The General Counsel's AI Governance Briefing: Legal Exposure, Regulatory Risk, and What to Tell the Board

The six legal exposure areas AI creates simultaneously

The mistake most organisations make is treating AI governance as a compliance project — assigning it to a single team (usually privacy or technology) and expecting that team to manage it. The problem is that AI creates legal exposure across at least six distinct areas of law simultaneously, and those areas are managed by different parts of the organisation with different reporting lines, different external counsel relationships, and different risk tolerances.

The six areas are: contract (AI performance of contractual obligations, AI supplier liability, indemnification); tort (duty of care for AI-caused harm, product liability for AI outputs); employment (discriminatory AI in hiring and performance management, unlawful monitoring, unfair dismissal via automated decisions); data protection (GDPR/Privacy Act obligations for AI processing, automated decision-making rights, breach notification); consumer (misleading AI representations, unfair algorithmic practices, consumer protection obligations); and regulatory (sector-specific AI obligations from financial, health, and other regulators).

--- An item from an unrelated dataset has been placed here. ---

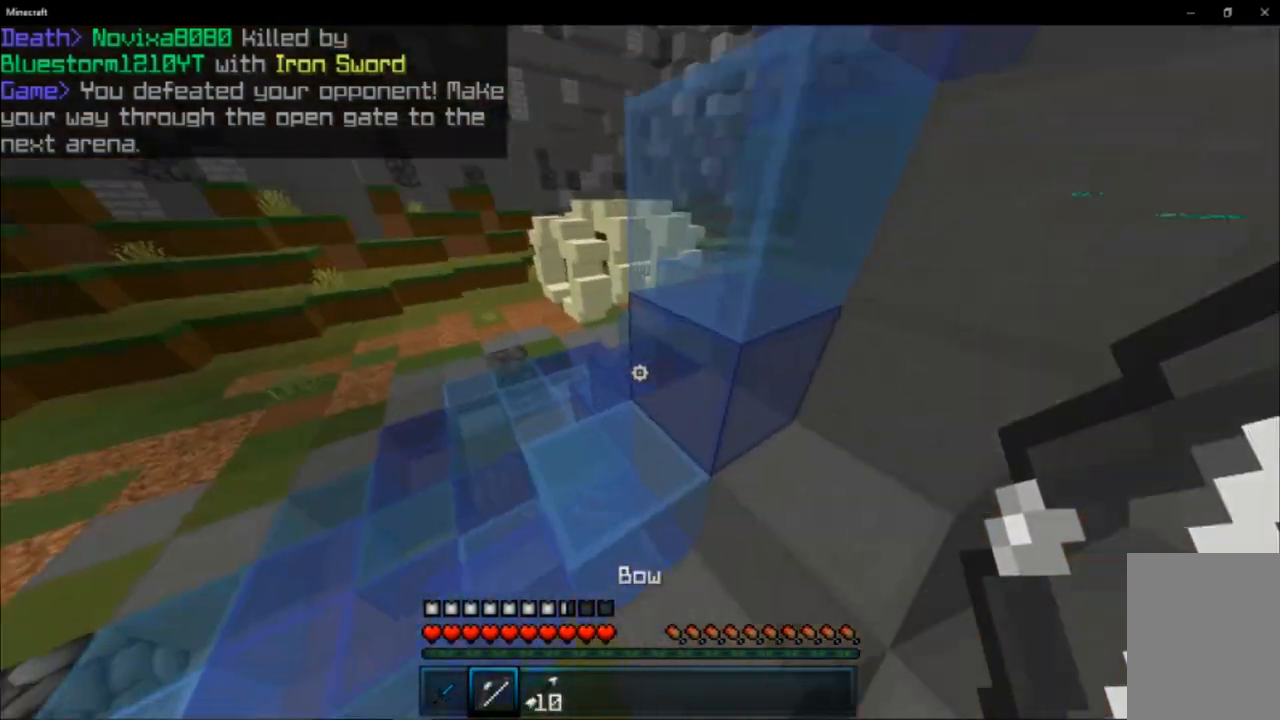
{"keys": ["w"], "mouse": [], "events": []}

A GC who does not have visibility across all six areas is not managing AI legal risk — they are managing the part they can see.

Contractual AI risk: the most immediate exposure

Many organisations have contracts — with clients, suppliers, and employees — that were negotiated and signed before AI was deployed in the relevant processes. These contracts do not address AI. They specify performance standards, liability caps, and indemnification provisions that were designed for human performance of the relevant obligations. When AI is introduced into the performance of those obligations, the contractual position becomes uncertain in ways that create real exposure.

Three specific contractual risks deserve immediate attention. First, client contracts that specify performance standards AI may not consistently meet — particularly in professional services where individual expertise was implicitly or explicitly contracted for. Second, supplier contracts that do not contain adequate AI governance warranties — if your supplier uses AI in delivering their services to you, you need representations about their AI governance that most standard supply contracts do not contain. Third, employment contracts and policies that do not address AI monitoring or AI-assisted performance management — the absence of clear terms creates exposure in employment tribunals and labour courts.

Briefing the board: what to say and how to say it

The board briefing on AI legal risk should do three things: establish what the organisation's actual AI exposure is (not theoretical, actual), identify the two or three material risks that require board-level decisions, and propose a governance structure with a named accountable executive. It should not be a catalogue of every possible AI risk or a technical description of the regulatory framework. Boards make better decisions about risks they understand than about risk maps they cannot parse. Translate legal exposure into business impact: penalty range, litigation cost estimate, reputational consequence, and the cost of remediation versus the cost of non-compliance. That is the language in which boards make governance decisions.